International Boulevard (in Oakland), East 14th Street (in San Leandro), and Mission Boulevard (in Hayward, Union City, and Fremont) are a major road in Alameda County, California. The section now known as International Boulevard was also named East 14th Street until 1996, owing to its position in the East Oakland grid plan; though fully deprecated within the city of Oakland today, this name is still commonly used, especially in casual speech. (East 14th Street is the only correct name in the city of San Leandro to this day.) Mission Boulevard is so named as number 43300 is the location of Mission San José.

South of 42nd Avenue and the end of California State Route 77 (CA-77, SR 77, or "Highway 77"), the street is signed as CA-185; after the junction with CA-92 (which carries the San Mateo Bridge) in Hayward, it is signed as part of CA-238; between I-680 and I-880, it is signed as the relatively obscure CA-262. The Oakland portion features median strip boarding platforms to accommodate the AC Transit Tempo bus rapid transit line.

International Boulevard, East 14th Street, and Mission Boulevard are each among the longest continuously-named streets in the Bay Area individually. The numbers along the International Boulevard are notable in that they are continuous, growing with no large gaps from 102 International Boulevard (at 1st Avenue, one block from Lake Merritt), to 10970 International Boulevard (at the intersection with Durant Avenue on the Oakland/San Leandro border).

In 1996, the city of Oakland renamed its portion of East 14th Street as International Boulevard to acknowledge the cultural diversity of the route, and to address the stigma of the segment being seen as a high-crime area. Fruitvale, a neighborhood of Oakland with a large Hispanic population, is centered on International Boulevard's intersections with Fruitvale and 35th Avenues, and has seen considerable economic growth in recent years. Immediately northwest of Fruitvale are many businesses long owned locally by East and Southeast Asian residents. Much of the rest of International Boulevard is made up of predominantly low-income African-American communities.

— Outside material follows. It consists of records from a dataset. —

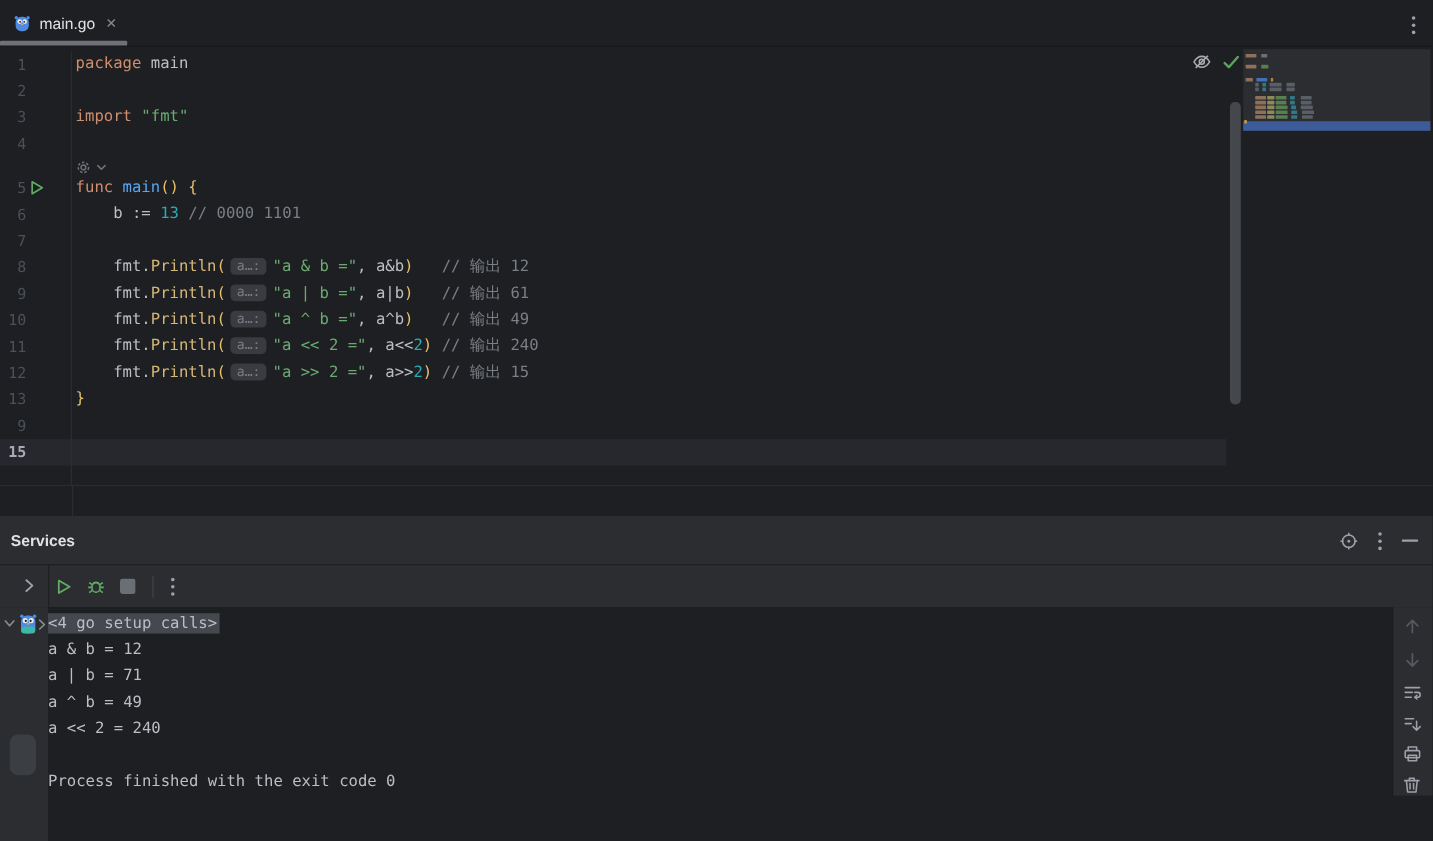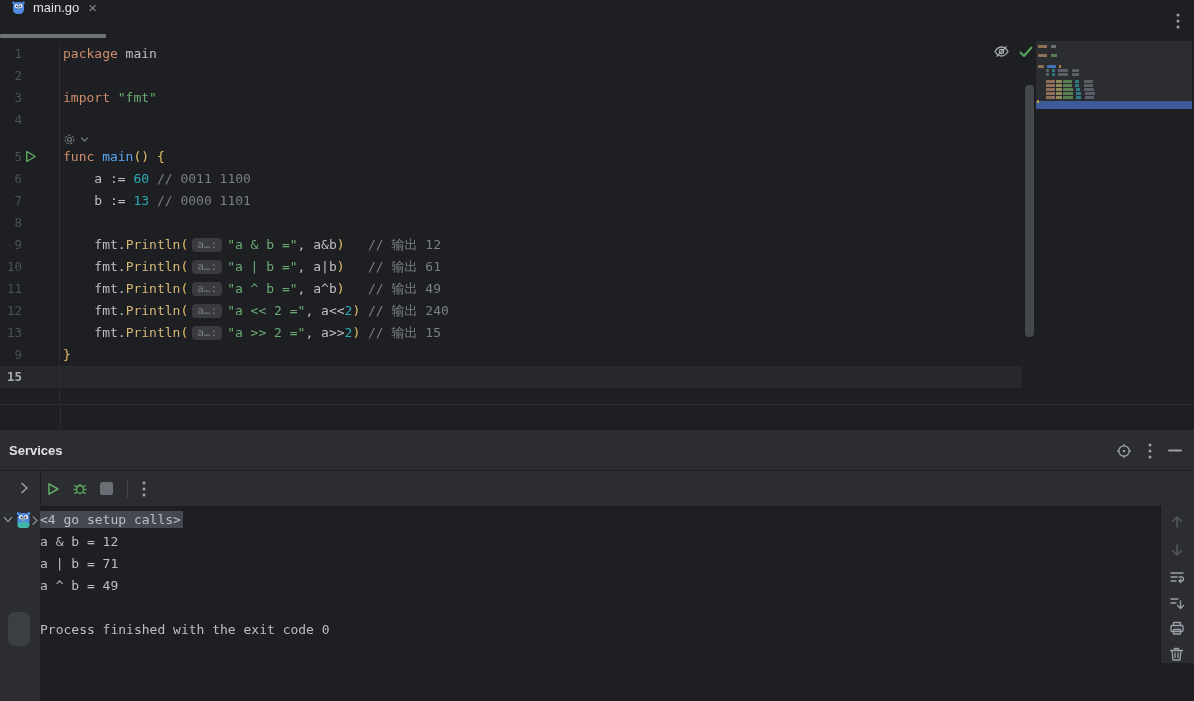--- a/index.html
+++ b/index.html
@@ -14,7 +14,7 @@
   #tabbar { position:absolute; left:0; top:0; width:1194px; height:39px; background:#1E1F22; border-bottom:1px solid #1A1B1E; }
   #tab-main {
     position:absolute; left:0; top:0; height:38px; width:106px;
-    display:flex; align-items:flex-start; gap:7px; padding:0 10px 0 11px; cursor:pointer;
+    display:flex; align-items:center; gap:7px; padding:0 10px 0 11px; cursor:pointer;
   }
   #tab-underline { position:absolute; left:0; top:34px; width:106px; height:4px; background:#6E7177; border-radius:1px; }
   #tab-label { font-size:13px; color:#DFE1E5; }

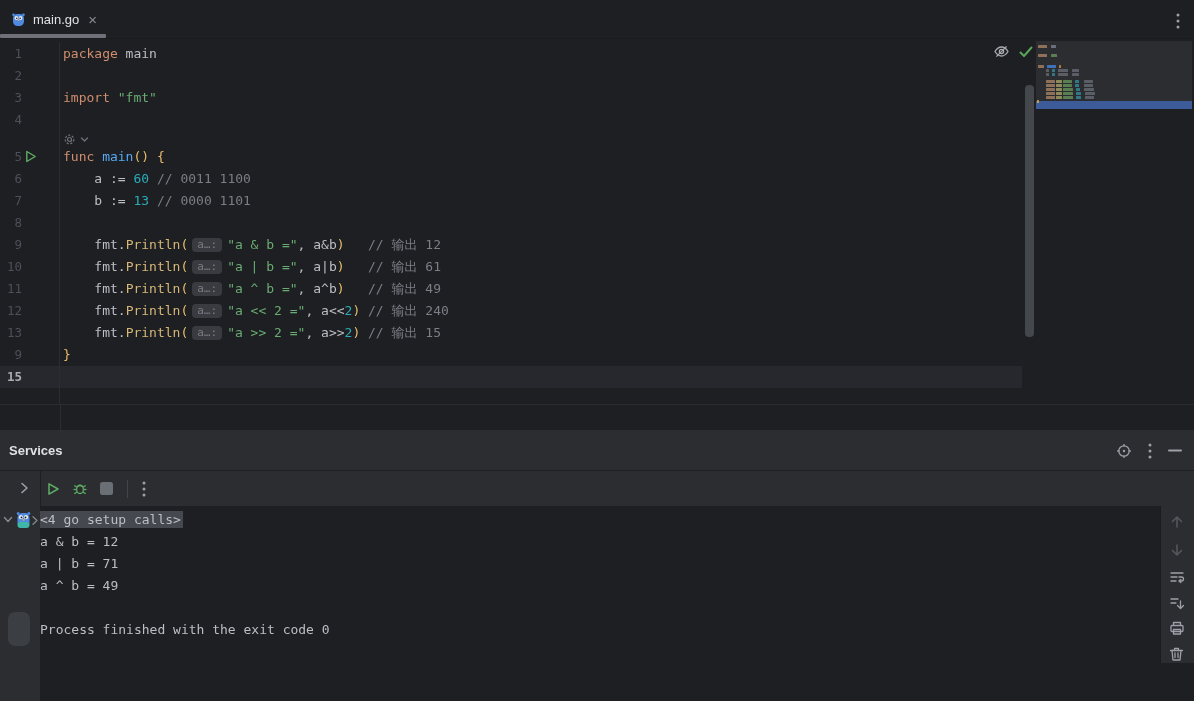--- a/index.html
+++ b/index.html
@@ -180,7 +180,6 @@
               <path d="M1.5 2 L4.5 5 L7.5 2"></path>
             </svg></span></div>
         <div class="code-row"><span style="color: rgb(207, 142, 109);">func</span><span style="color: rgb(188, 190, 196);"> </span><span style="color: rgb(86, 168, 245);">main</span><span style="color: rgb(232, 191, 106);">() {</span></div>
-        <div class="code-row"><span style="color: rgb(188, 190, 196);">    a := </span><span style="color: rgb(42, 172, 184);">60</span><span style="color: rgb(188, 190, 196);"> </span><span style="color: rgb(122, 126, 133);">// 0011 1100</span></div>
         <div class="code-row"><span style="color: rgb(188, 190, 196);">    b := </span><span style="color: rgb(42, 172, 184);">13</span><span style="color: rgb(188, 190, 196);"> </span><span style="color: rgb(122, 126, 133);">// 0000 1101</span></div>
         <div class="code-row"></div>
         <div class="code-row"><span style="color: rgb(188, 190, 196);">    fmt.</span><span style="color: rgb(213, 183, 120);">Println</span><span style="color: rgb(232, 191, 106);">(</span><span class="chip">a…:</span><span style="color: rgb(106, 171, 115);">"a &amp; b ="</span><span style="color: rgb(188, 190, 196);">, a&amp;b</span><span style="color: rgb(232, 191, 106);">)</span><span style="color: rgb(188, 190, 196);">   </span><span style="color: rgb(122, 126, 133);">// 输出 12</span></div>

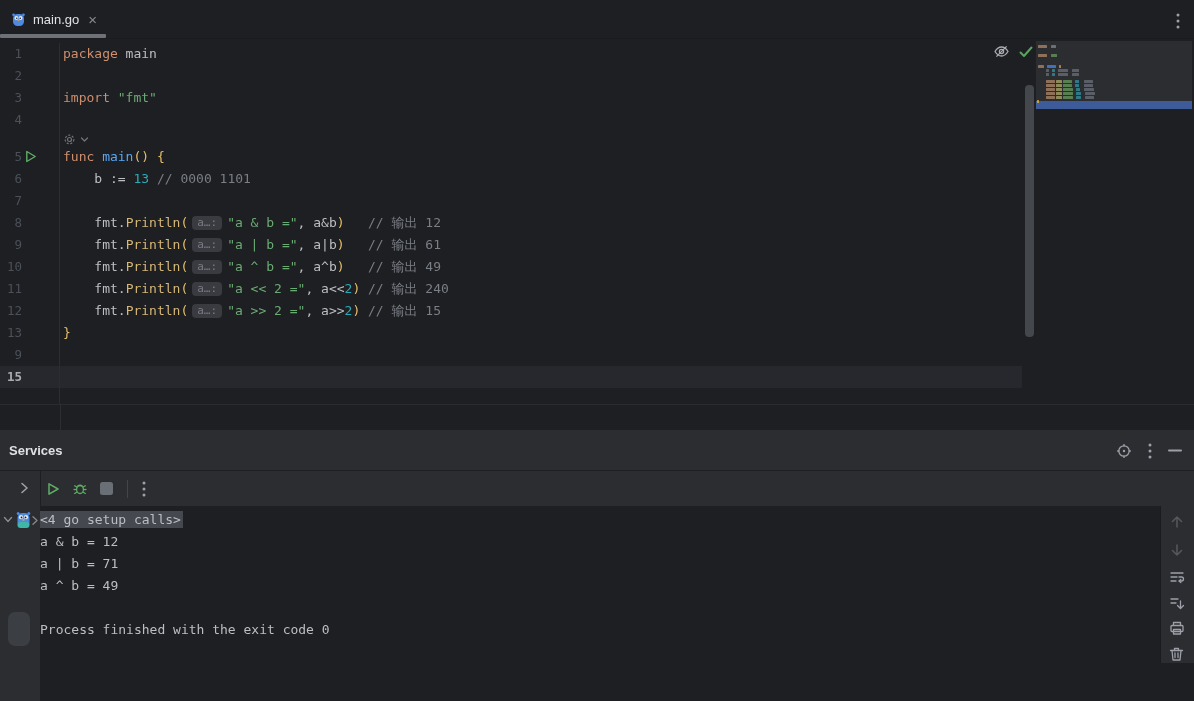--- a/index.html
+++ b/index.html
@@ -358,6 +358,7 @@
       <div class="console-line">a &amp; b = 12</div>
       <div class="console-line">a | b = 71</div>
       <div class="console-line">a ^ b = 49</div>
+      <div class="console-line">a &lt;&lt; 2 = 240</div>
       <div class="console-line"></div>
       <div class="console-line">Process finished with the exit code 0</div>
     </div>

Some portions of International Boulevard have gained a reputation as areas of prostitution, and are part of Oakland's continuing troubles with underage prostitution. An award-winning short film about underage prostitution, International Boulevard: A Documentary, covers the issue of Commercially Sexually Exploited Children (CSEC) in Oakland, and on a national level.

Transportation
AC Transit 1T runs on the boulevard north of Davis Street, running in the median with center boarding islands between Durant Avenue and 20th Avenue.